Özgür ve kararını verebilen aile olarak yaşayan toplumlar, doğa ile bütünleşir. Kurallara uyar ve bireyler arasında daha büyük kaynaşmaları gerçekleşirken, çevre ile bütünleşme sağlanmış olur. Çevreye uyum yapan sosyal toplum, gelişir. Birey sayısı artarken, üretimde büyük ilerleme sağlanır.
Özellikle üretimin artması, toplumun sosyalleşmesidir. Sosyalleşmeyle yaşam, çevreyi kendi adına kullanmalarına neden olur. Aksi hâlde toplumsal düzenin sağlanması mümkün olamaz.

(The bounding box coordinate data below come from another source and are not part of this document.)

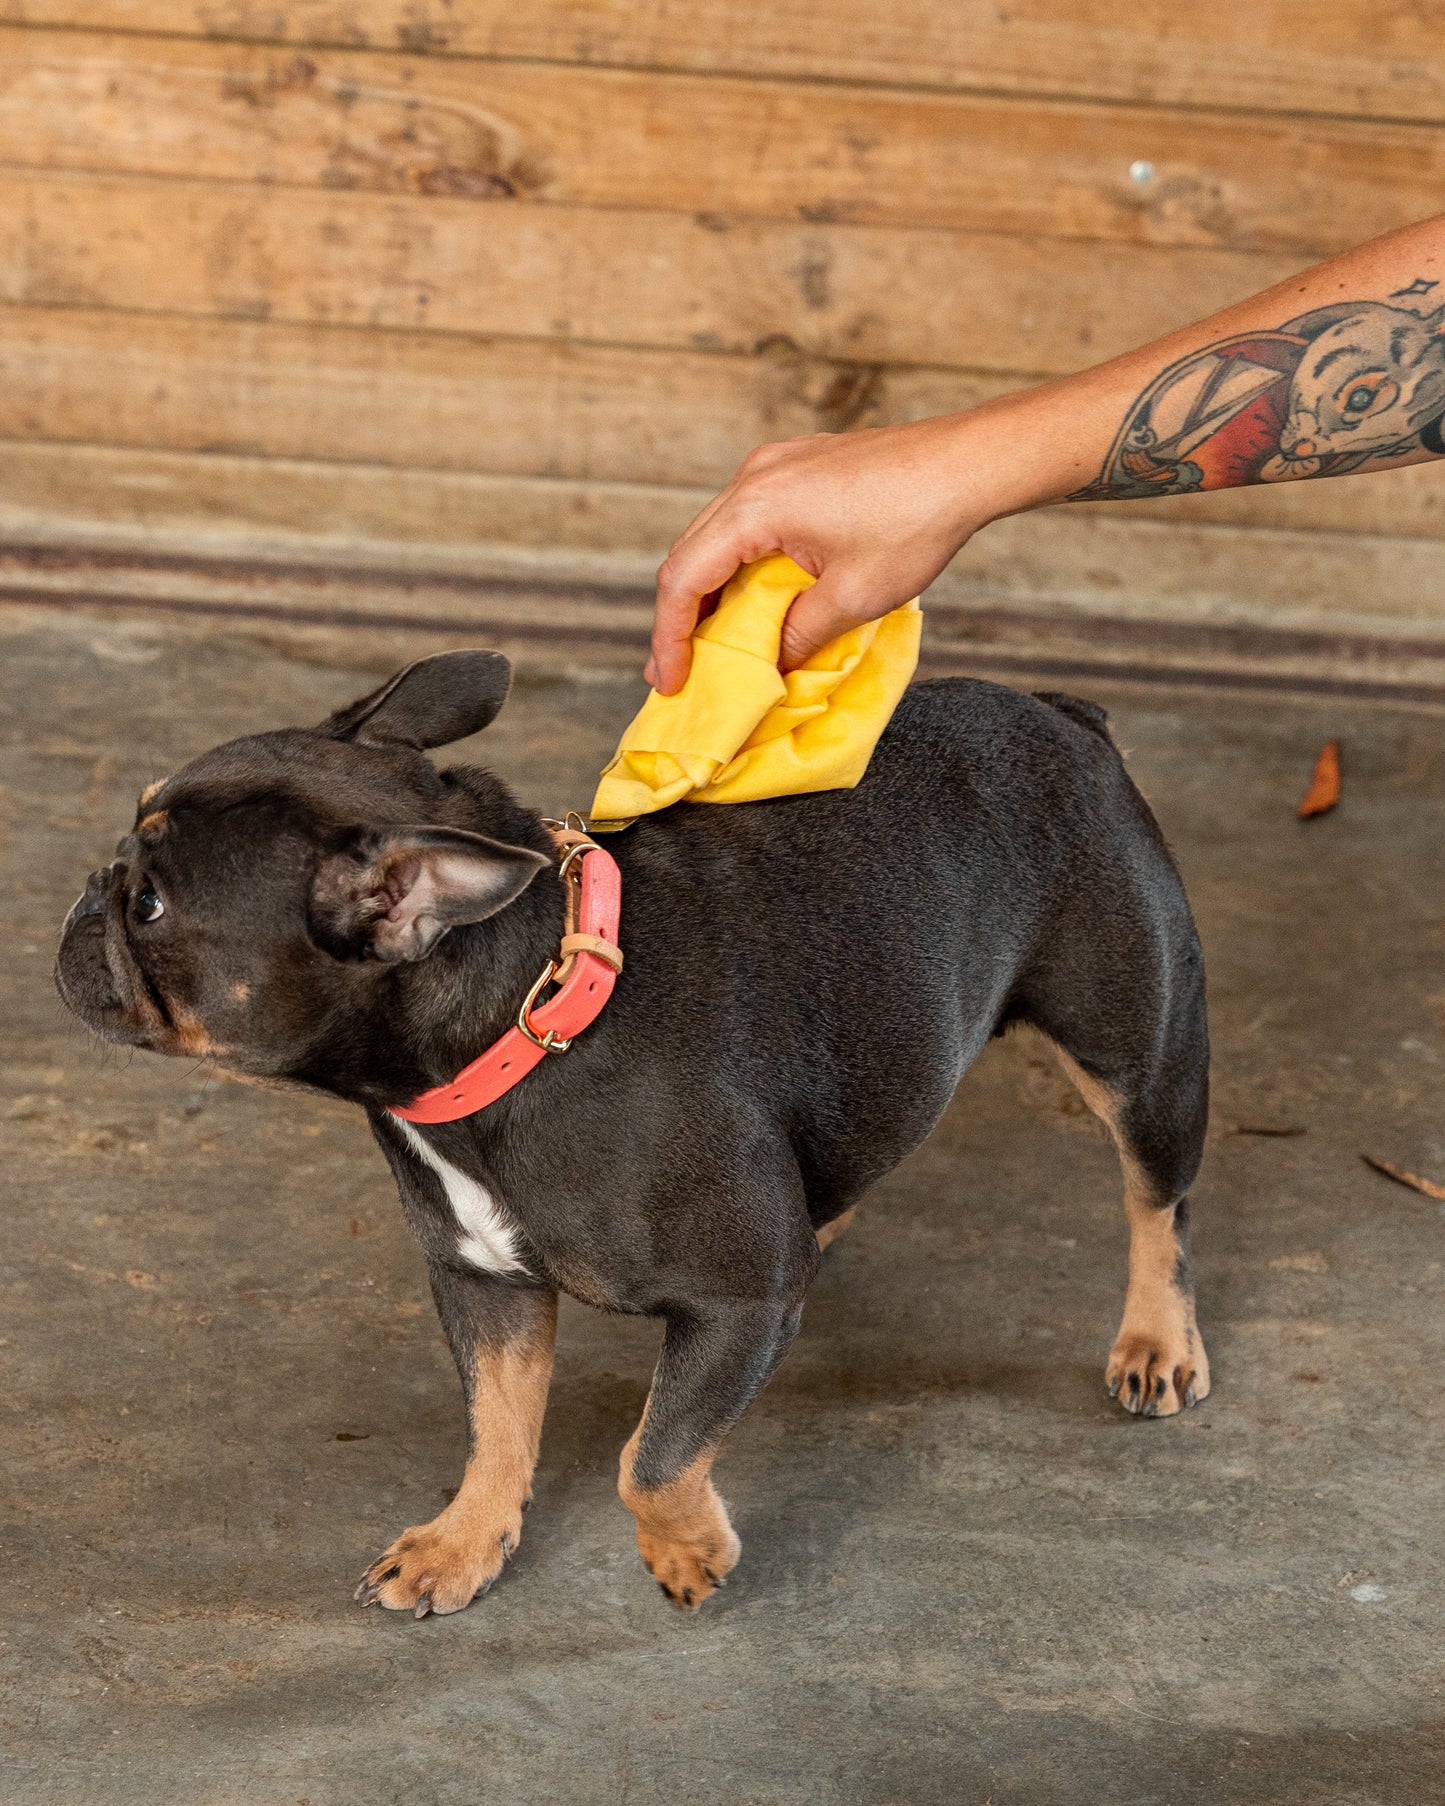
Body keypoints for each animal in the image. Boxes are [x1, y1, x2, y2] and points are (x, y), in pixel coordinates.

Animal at [56, 657, 1206, 1618]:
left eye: (150, 903)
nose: (87, 891)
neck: (526, 1013)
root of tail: (1063, 714)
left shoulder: (737, 1303)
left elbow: (646, 1459)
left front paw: (685, 1551)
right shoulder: (486, 1285)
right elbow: (497, 1425)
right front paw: (462, 1544)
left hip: (1141, 1057)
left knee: (1156, 1205)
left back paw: (1155, 1341)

Bireyler görevleri gereği bir beklentiye girerler. Fakat beklenti, mutlu yaşama adım için, korunabileceği bir yerde kalmayı düşünür. Böylece kendini kültürel yönüyle, medeni bir çerçeve dönüştürür. Bireyler şartlara göre geleceğin şekillenmesinde rol alır. Bu tür roller, toplumun farklı yönde gelişmesine neden olur.
Sosyal dayanışmanın önemli ayağını toplumun farklılaşması oluşturacaktır. Bu durumda sosyalleşen toplum, insanlardan saygısını esirgemeyecektir. Sosyal bir birey olarak da böyle bir toplumda, ruhunu ve bedenini zinde tutacaksın.
Ruhun zindeliği, ahlâklı davranışlarla güzelleşecektir. Güzel ahlâkla çevreye örnek şahsiyet olacaksın. Bireylerde başlayan sosyalleşme aynen topluma da yansıyacaktır.
Aileler, toplumun her kesimiyle ilgili olarak kültürel bağ kurar. Böylece kültürlenme ve medeni hareketler belirli bir düzeye çıkar. Kültürel değerlerin bir kısmı, toplumun tümünü kapsarken, bazıları da yerel kalır.
Aile değerleri toplumun esasını oluşturur. Esasını oluştururken, ilk basamağında inanç ve ahlâk yer alır. İlk basamağın değerleri toplumsal birlikteliği gerçekleştirir. Yoksa akraba gibi sosyal guruplarda bireylerin farklı düşünceleri önemli değildir. Aksine farklı düşünmeleri toplumun bağını güçlendirir. Sosyal topluma dışarıdan gelen ve kabul gören değerler de katkıda bulunacaktır.
Toplumda kendini hissettirmeye başlayan, iç ve dışa ait farklı düşünceler, açıkça dillendirilme zemini buldukça, günün deyimiyle şeffaf oldukça, toplum doğa ile uyumunu artıracaktır.
Çünkü yaşayacağın bu hayattan başka bir hayatın olmayacaktır.